* _Texto_
......

Um outro argumento diz que todo este processo, quando Trump está a dias de sair da Casa Branca, só vai radicalizar as suas bases, abrindo caminho a mais violência e, em último caso, sendo chumbado no Senado, a nova vitória legal e moral do trumpismo, fortalecendo-o no futuro. Eu diria que é um risco que o sistema político tem de correr.

Os factos são de tal maneira graves que ou os congressistas estão dispostos a defender as regras da sua democracia e as instituições para as quais foram eleitos, ou cavam formalmente a sua sepultura política. Claro que muitos estão dispostos a isso: 95% dos republicanos na câmara baixa votaram contra o impeachment, mostrando como está moralmente falido um partido estrutural da República americana. Mas há hoje uma oportunidade de separação das águas que não existia no impeachment do ano passado.

Vale a pena dizer que a doutrina constitucional divide-se sobre a sobrevivência do impeachment ao final do mandato do acusado. Certo é que a história já levou o Senado a votar uma incriminação ao antigo secretário da Guerra do presidente Ulysses Grant, mesmo depois de aquele ter apresentado a demissão. O passo agora dado, com o processo a arrastar-se no Senado depois da entrada em funções de Biden, tem o mérito de obrigar os senadores republicanos a clarificarem o futuro do seu partido. Serão precisos 12, além dos cinco que aparentemente votarão a condenação de Trump, arrastamento que só existirá caso o líder republicano na câmara alta, Mitch McConnell, assumir o voto a favor. Nada está claro, mas se o contexto hoje é diferente, também a pressão histórica pode jogar a favor.

......

* _Material extraído_

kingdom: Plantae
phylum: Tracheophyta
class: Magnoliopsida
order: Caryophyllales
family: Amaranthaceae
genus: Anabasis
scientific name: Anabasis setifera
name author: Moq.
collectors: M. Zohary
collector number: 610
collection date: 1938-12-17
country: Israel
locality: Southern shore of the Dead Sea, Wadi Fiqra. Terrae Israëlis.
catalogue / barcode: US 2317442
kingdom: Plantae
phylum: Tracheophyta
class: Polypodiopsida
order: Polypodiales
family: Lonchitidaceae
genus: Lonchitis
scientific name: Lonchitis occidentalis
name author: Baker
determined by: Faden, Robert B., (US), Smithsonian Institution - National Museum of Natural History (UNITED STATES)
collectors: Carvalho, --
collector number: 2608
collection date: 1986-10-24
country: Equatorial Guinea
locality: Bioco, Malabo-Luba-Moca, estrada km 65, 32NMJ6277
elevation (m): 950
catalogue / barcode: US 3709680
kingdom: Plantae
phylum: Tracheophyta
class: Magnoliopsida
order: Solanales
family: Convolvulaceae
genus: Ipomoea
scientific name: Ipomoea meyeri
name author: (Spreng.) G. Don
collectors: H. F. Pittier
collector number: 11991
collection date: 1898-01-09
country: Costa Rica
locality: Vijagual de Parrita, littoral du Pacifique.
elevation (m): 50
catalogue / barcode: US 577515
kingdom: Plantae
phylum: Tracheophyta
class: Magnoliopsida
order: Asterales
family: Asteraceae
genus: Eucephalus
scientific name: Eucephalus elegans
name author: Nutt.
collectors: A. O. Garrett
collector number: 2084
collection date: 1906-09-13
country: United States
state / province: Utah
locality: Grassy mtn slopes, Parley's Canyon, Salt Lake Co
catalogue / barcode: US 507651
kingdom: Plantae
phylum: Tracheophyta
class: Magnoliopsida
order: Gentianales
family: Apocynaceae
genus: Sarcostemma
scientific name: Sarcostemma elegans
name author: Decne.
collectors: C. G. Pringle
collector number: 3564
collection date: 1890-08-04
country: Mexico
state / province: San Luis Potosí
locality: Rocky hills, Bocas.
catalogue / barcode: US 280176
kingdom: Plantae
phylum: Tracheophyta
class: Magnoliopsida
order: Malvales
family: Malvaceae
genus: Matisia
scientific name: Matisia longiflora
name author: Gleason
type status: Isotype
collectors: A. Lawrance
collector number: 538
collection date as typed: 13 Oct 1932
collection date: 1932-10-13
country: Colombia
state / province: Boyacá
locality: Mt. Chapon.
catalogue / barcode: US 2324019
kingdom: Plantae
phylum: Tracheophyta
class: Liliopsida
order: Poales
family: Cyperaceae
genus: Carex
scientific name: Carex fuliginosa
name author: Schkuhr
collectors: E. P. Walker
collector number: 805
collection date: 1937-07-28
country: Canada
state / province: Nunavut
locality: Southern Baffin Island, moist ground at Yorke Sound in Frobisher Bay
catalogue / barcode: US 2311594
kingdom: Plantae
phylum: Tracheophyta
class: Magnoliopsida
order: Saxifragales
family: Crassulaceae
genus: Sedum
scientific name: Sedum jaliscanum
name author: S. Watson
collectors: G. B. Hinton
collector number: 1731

......

* _Perguntas_
1 > Segundo o texto sobre o impeachment de Trump, que percentagem dos republicanos na câmara baixa votou contra o impeachment?
2 > Prolonga o texto sobre o impeachment de Trump a partir do ponto em que termina.
O material não tem qualquer papel nestas tarefas.

* _Resultados por ordem_
1 > 95%.

2 >
O que está em cima da mesa é o lugar deste grupo na história do partido e da democracia americana: aprovam a primeira condenação presidencial ou protegem o grande instigador da insurreição. Forçar esta definição é importante para os EUA e para a eficácia da administração Biden, e na sua génese não deve prevalecer o medo da radicalização, que já existia sem travão. Ela só será controlada quando o republicanismo anti-Trump tomar as rédeas do debate à direita e conduzir os eleitores a outro rumo, deixando de ser conduzida por alguns dos seus setores. É esta inversão que precisa urgentemente de ser feita.

Um terceiro argumento defende ser o impeachment uma forma de manter Trump no centro do debate, ofuscando o início do mandato de Biden e alienando apoios republicanos indispensáveis ao debate bipartidário. Discordo. Trump estaria sempre no debate, com ou sem invasão ao Capitólio, quanto mais não fosse pela gestão da pandemia, a prioridade de Biden.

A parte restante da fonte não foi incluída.